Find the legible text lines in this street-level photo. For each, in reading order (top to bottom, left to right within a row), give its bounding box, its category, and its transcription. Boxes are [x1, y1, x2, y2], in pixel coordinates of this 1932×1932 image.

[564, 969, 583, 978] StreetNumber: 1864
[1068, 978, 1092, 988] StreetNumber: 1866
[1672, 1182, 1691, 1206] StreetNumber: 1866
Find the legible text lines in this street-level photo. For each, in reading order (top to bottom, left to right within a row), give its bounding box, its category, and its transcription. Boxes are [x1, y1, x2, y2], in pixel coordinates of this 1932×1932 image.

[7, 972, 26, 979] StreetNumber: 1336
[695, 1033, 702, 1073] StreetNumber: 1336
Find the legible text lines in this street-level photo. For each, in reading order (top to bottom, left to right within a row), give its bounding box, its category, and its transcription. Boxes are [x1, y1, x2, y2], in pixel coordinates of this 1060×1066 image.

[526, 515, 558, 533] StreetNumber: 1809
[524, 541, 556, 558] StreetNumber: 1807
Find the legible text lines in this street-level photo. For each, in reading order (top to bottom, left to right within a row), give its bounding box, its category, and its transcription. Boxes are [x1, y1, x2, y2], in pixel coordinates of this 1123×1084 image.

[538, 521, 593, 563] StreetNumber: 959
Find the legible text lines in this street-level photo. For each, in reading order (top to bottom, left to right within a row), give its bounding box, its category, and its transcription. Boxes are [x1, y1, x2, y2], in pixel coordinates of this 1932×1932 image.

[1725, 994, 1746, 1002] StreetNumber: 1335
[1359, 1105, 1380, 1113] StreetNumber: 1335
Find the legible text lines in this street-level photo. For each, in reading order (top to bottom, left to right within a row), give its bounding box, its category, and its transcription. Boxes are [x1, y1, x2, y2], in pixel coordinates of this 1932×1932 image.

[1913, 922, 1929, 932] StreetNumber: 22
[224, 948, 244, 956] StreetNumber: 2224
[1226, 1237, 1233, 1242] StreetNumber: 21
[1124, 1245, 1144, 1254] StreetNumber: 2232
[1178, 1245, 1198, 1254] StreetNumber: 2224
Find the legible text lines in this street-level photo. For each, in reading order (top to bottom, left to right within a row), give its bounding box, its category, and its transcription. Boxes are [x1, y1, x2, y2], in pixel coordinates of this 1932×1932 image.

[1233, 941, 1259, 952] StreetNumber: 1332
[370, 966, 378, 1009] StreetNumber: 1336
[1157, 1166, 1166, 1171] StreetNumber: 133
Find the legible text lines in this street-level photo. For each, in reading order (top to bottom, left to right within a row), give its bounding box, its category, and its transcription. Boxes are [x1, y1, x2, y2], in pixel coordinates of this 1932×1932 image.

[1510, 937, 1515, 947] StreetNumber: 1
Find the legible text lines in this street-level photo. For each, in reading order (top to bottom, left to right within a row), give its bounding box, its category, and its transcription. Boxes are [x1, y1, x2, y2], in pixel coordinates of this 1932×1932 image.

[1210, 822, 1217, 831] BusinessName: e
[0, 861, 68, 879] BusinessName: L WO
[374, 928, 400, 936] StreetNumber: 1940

= = = = = = =

Work to complete: Reproduce all of the material above verbatim, line for line, with nothing added or omitted.

Problem solution:
Find the legible text lines in this street-level photo. For each, in reading order (top to bottom, left to right within a row), give its bounding box, its category, and its transcription. Boxes are [x1, y1, x2, y2], in pixel coordinates of this 1932×1932 image.

[564, 969, 583, 978] StreetNumber: 1864
[1068, 978, 1092, 988] StreetNumber: 1866
[1672, 1182, 1691, 1206] StreetNumber: 1866
Find the legible text lines in this street-level photo. For each, in reading order (top to bottom, left to right within a row), give its bounding box, its category, and its transcription. Boxes are [x1, y1, x2, y2], in pixel coordinates of this 1932×1932 image.

[7, 972, 26, 979] StreetNumber: 1336
[695, 1033, 702, 1073] StreetNumber: 1336
Find the legible text lines in this street-level photo. For each, in reading order (top to bottom, left to right within a row), give its bounding box, its category, and its transcription. Boxes are [x1, y1, x2, y2], in pixel coordinates of this 1060×1066 image.

[526, 515, 558, 533] StreetNumber: 1809
[524, 541, 556, 558] StreetNumber: 1807
Find the legible text lines in this street-level photo. For each, in reading order (top to bottom, left to right within a row), give its bounding box, its category, and its transcription. Boxes are [x1, y1, x2, y2], in pixel coordinates of this 1123×1084 image.

[538, 521, 593, 563] StreetNumber: 959
Find the legible text lines in this street-level photo. For each, in reading order (top to bottom, left to right within a row), give its bounding box, its category, and its transcription. Boxes are [x1, y1, x2, y2], in pixel coordinates of this 1932×1932 image.

[1725, 994, 1746, 1002] StreetNumber: 1335
[1359, 1105, 1380, 1113] StreetNumber: 1335
Find the legible text lines in this street-level photo. For each, in reading order (top to bottom, left to right within a row), give its bounding box, its category, and its transcription. Boxes are [x1, y1, x2, y2], in pixel coordinates of this 1932×1932 image.

[1913, 922, 1929, 932] StreetNumber: 22
[224, 948, 244, 956] StreetNumber: 2224
[1226, 1237, 1233, 1242] StreetNumber: 21
[1124, 1245, 1144, 1254] StreetNumber: 2232
[1178, 1245, 1198, 1254] StreetNumber: 2224
Find the legible text lines in this street-level photo. For each, in reading order (top to bottom, left to right within a row), give its bounding box, its category, and its transcription. Boxes are [x1, y1, x2, y2], in pixel coordinates of this 1932×1932 image.

[1233, 941, 1259, 952] StreetNumber: 1332
[370, 966, 378, 1009] StreetNumber: 1336
[1157, 1166, 1166, 1171] StreetNumber: 133
Find the legible text lines in this street-level photo. For each, in reading order (top to bottom, left to right within a row), give its bounding box, its category, and its transcription. Boxes are [x1, y1, x2, y2], in pixel coordinates of this 1932×1932 image.

[1510, 937, 1515, 947] StreetNumber: 1
Find the legible text lines in this street-level photo. For each, in reading order (top to bottom, left to right within a row), give its bounding box, its category, and its transcription. Boxes are [x1, y1, x2, y2], in pixel coordinates of this 1932×1932 image.

[1210, 822, 1217, 831] BusinessName: e
[0, 861, 68, 879] BusinessName: L WO
[374, 928, 400, 936] StreetNumber: 1940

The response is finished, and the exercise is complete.